I’m talking about when the word “cisgender” is used in a descriptive way that means “not transgender.” I use it this way a decent amount, because cisgender people tend to interact with me much differently than fellow transgender people do, and the distinction makes a difference in my everyday life. Here’s an example of a sentence I wrote (from this Facebook post) that a cisgender person took offense to:
When a trans person comes out to a cis person, the response is often “I don’t get it. Explain it to me.”
If someone takes offense to being called cisgender in this way, it should be cause for some serious self-reflection.
Cisgender is the equal inverse of the word transgender. Someone who can’t handle being called cisgender is revealing that they’re not OK with transgender people being treated as equal to them.
A cisgender person getting offended at being called cisgender is taking for granted that they’re the default. They are the “most normal version” of human, so therefore, they shouldn’t need a descriptor for themselves.
That’s what people are revealing when they say “I’m a regular dude.”
Whether or not they like it, this is bigotry.
Yes, you are a dude who just thinks of yourself as a regular dude. But a trans guy is also a regular dude. You’re a cisgender “regular dude,” and he’s a transgender “regular dude.”
Cisgender people are used to living life as the baseline definition of normal that the rest of the world has to revolve around. If some of them get upset with me for trying to help other kinds of people feel normal, too, that’s not surprising. Sharing privilege can take some getting used to. But ultimately, it makes everything better for everyone.

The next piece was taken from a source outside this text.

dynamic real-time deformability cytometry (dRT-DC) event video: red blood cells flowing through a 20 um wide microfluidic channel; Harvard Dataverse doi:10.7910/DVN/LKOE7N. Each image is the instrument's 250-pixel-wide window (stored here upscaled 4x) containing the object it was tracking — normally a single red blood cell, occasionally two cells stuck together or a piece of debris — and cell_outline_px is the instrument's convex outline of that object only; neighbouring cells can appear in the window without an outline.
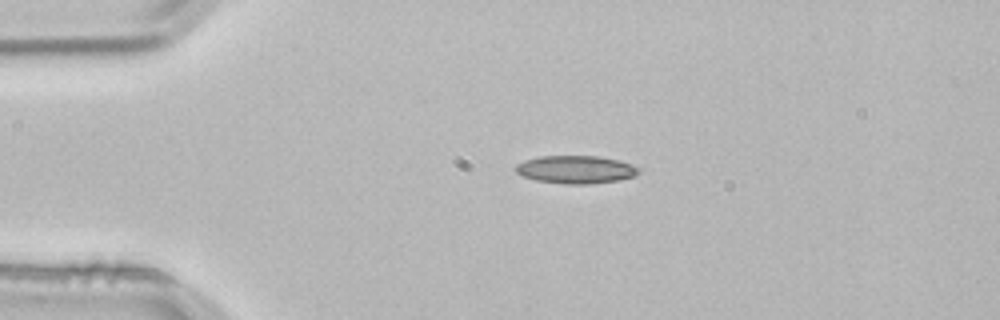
{"species": "common noctule bat (a hibernating species)", "species_latin": "Nyctalus noctula", "temperature_condition": "room temperature", "stored_images_in_passage": 2, "camera_frame_rate_fps": 3000, "um_per_image_px": 0.085, "animal": {"sex": "male", "body_mass_g": 21.5, "forearm_length_mm": 52.0}, "frame": {"image": 1, "passage_image": 1, "time_ms": 0.0, "image_size_px": [1000, 320], "cell_outline_px": [[640, 172], [636, 176], [620, 180], [588, 184], [564, 184], [536, 180], [524, 176], [516, 172], [512, 168], [516, 164], [524, 160], [540, 156], [600, 156], [620, 160], [632, 164], [640, 168]], "centroid_in_image_um": [48.96, 14.4], "position_along_channel_um": 36.0, "area_um2": 20.29}}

I hope one day they’ll realize that, and join in.
In the meantime, here’s this article.
Know of any other resources on this subject? I’d love to hear about them in the comments.
This is so true—and interesting! As I was reading it, I realized how similar in context this is when discussing my Autistic ways of viewing the world and those of Neurotypicals—the same sort of reaction I get from people…”I’m not neurotypical! I’m a NORMAL person!” It’s curious to me. Perhaps the root that needs to be dug up for both situations is the idea of one normalcy and the fear of not being that.
Thanks for sharing that perspective. That is a really interesting thought. “Normalcy” comes with a lot of safety, and maybe people are afraid of losing that safety (whether or not they’re conscious of that).
I would love to keep learning more about your experience as an autistic person—especially in conjunction with also being nonbinary. I imagine you have some really valuable perspective to offer the world.